- Born: 2 November 1917 El Salvador
- Died: 23 March 1985 (aged 67) El Salvador
- Allegiance: El Salvador
- Branch: Salvadoran Army
- Rank: General
- Commands: National Guard; ANSESAL; ORDEN;
- Battles / wars: Football War Salvadoran Civil War

= José Alberto Medrano =

Salvadoran general (1917–1985)

José Alberto Medrano (2 November 1917 – 23 March 1985) was a Salvadoran general who, starting in the 1960s, headed the National Security Agency of El Salvador (ANSESAL) and the Nationalist Democratic Organization (ORDEN), a paramilitary group supported by the Green Berets. ORDEN was later accused by Amnesty International of using "clandestine terror against government opponents."

==Early life==
Medrano was born on November 2, 1917 in San Salvador, El Salvador.

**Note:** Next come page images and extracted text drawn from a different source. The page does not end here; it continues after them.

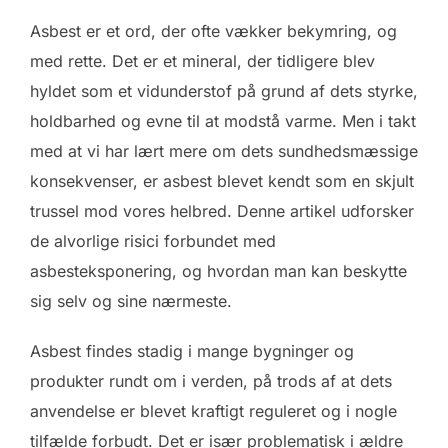
Asbest er et ord, der ofte vækker bekymring, og
med rette. Det er et mineral, der tidligere blev
hyldet som et vidunderstof på grund af dets styrke,
holdbarhed og evne til at modstå varme. Men i takt
med at vi har lært mere om dets sundhedsmæssige
konsekvenser, er asbest blevet kendt som en skjult
trussel mod vores helbred. Denne artikel udforsker
de alvorlige risici forbundet med
asbesteksponering, og hvordan man kan beskytte
sig selv og sine nærmeste.
Asbest findes stadig i mange bygninger og
produkter rundt om i verden, på trods af at dets
anvendelse er blevet kraftigt reguleret og i nogle
tilfælde forbudt. Det er især problematisk i ældre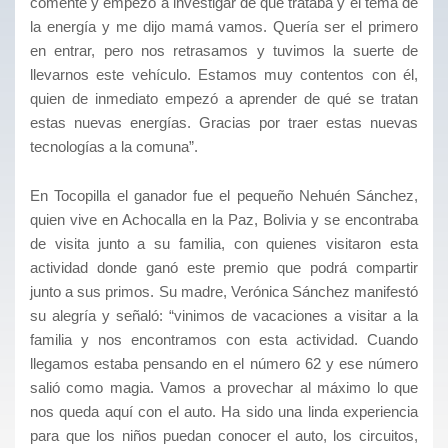
comenté y empezó a investigar de qué trataba y el tema de
la energía y me dijo mamá vamos. Quería ser el primero
en entrar, pero nos retrasamos y tuvimos la suerte de
llevarnos este vehículo. Estamos muy contentos con él,
quien de inmediato empezó a aprender de qué se tratan
estas nuevas energías. Gracias por traer estas nuevas
tecnologías a la comuna”.
En Tocopilla el ganador fue el pequeño Nehuén Sánchez,
quien vive en Achocalla en la Paz, Bolivia y se encontraba
de visita junto a su familia, con quienes visitaron esta
actividad donde ganó este premio que podrá compartir
junto a sus primos. Su madre, Verónica Sánchez manifestó
su alegría y señaló: “vinimos de vacaciones a visitar a la
familia y nos encontramos con esta actividad. Cuando
llegamos estaba pensando en el número 62 y ese número
salió como magia. Vamos a provechar al máximo lo que
nos queda aquí con el auto. Ha sido una linda experiencia
para que los niños puedan conocer el auto, los circuitos,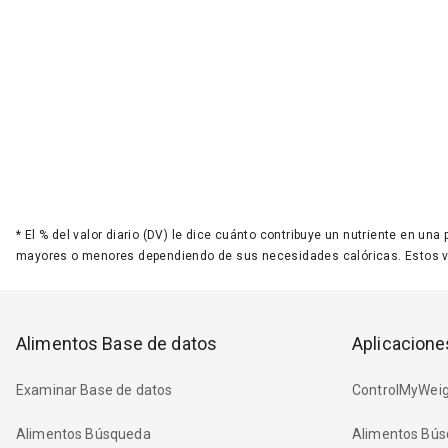
*
El % del valor diario (DV) le dice cuánto contribuye un nutriente en una
mayores o menores dependiendo de sus necesidades calóricas. Estos 
Alimentos Base de datos
Aplicacione
Examinar Base de datos
ControlMyWeig
Alimentos Búsqueda
Alimentos Bús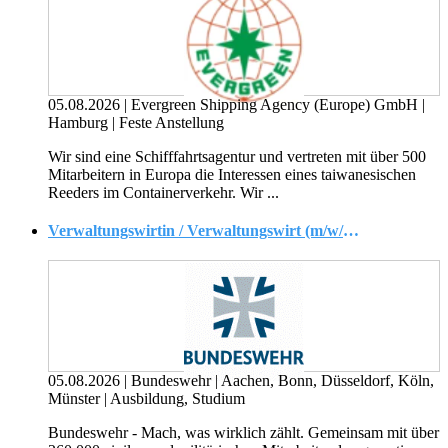
05.08.2026
|
Evergreen Shipping Agency (Europe) GmbH
|
Hamburg
|
Feste Anstellung
Wir sind eine Schifffahrtsagentur und vertreten mit über 500
Mitarbeitern in Europa die Interessen eines taiwanesischen
Reeders im Containerverkehr. Wir ...
Verwaltungswirtin / Verwaltungswirt (m/w/d) ? Beamten-Ausbildung 2027
05.08.2026
|
Bundeswehr
|
Aachen, Bonn, Düsseldorf, Köln,
Münster
|
Ausbildung, Studium
Bundeswehr - Mach, was wirklich zählt. Gemeinsam mit über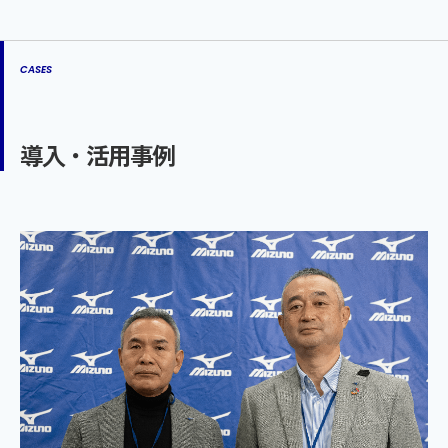
CASES
導入・活用事例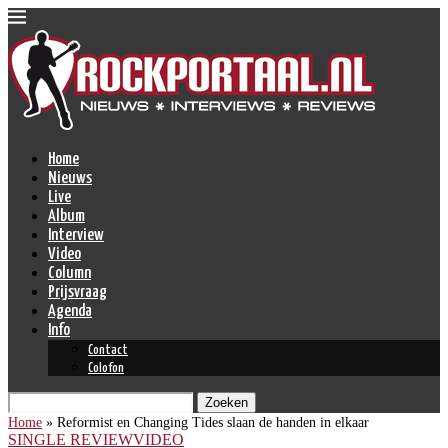
Home
Nieuws
Live
Album
Interview
Video
Column
Prijsvraag
Agenda
Info
Contact
Colofon
Zoeken
Home
»
Reformist en Changing Tides slaan de handen in elkaar
SINGLE REVIEW
VIDEO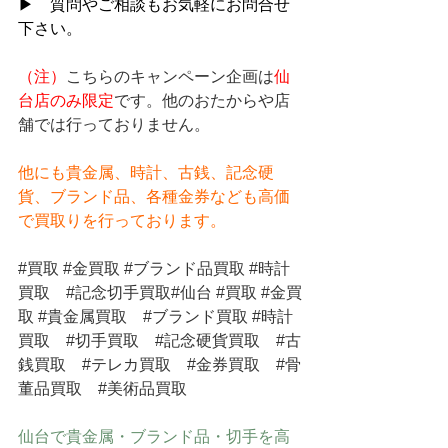
▶　質問やご相談もお気軽にお問合せ
下さい。
（注）
こちらのキャンペーン企画は
仙
台店のみ限定
です。他のおたからや店
舗では行っておりません。
他にも貴金属、時計、古銭、記念硬
貨、ブランド品、各種金券なども高価
で買取りを行っております。
#買取
#金買取
#ブランド品買取
#時計
買取
#記念切手買取
#仙台 
#買取
#金買
取
#貴金属買取
#ブランド買取
#時計
買取
#切手買取
#記念硬貨買取
#古
銭買取
#テレカ買取
#金券買取
#骨
董品買取
#美術品買取
仙台で貴金属・ブランド品・切手を高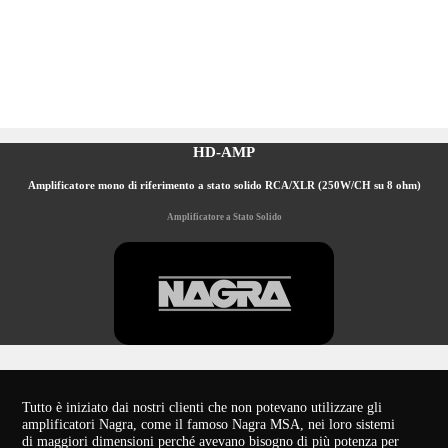
HD-AMP
Amplificatore mono di riferimento a stato solido RCA/XLR (250W/CH su 8 ohm)
Amplificatore a Stato Solido
Tutto è iniziato dai nostri clienti che non potevano utilizzare gli
amplificatori Nagra, come il famoso Nagra MSA, nei loro sistemi
di maggiori dimensioni perché avevano bisogno di più potenza per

On April 10, 1946, he married a woman named Marta Ruth Nuila.

== Career ==
Medrano became Chief of the National Guard of El Salvador sometime prior to 1962, when he created the ORDEN death squad, in addition to the Salvadoran National Security Agency. In El Salvador, he is sometimes considered the father of the country’s death squads. In 1969, he participated in the Football War with Honduras, crossing the border on a donkey disguised as a monk. He retired sometime prior to 1985.

== Death ==
Medrano was killed in San Salvador on March 23, 1985. He was shot as he arrived at a theater by suspected leftist guerillas.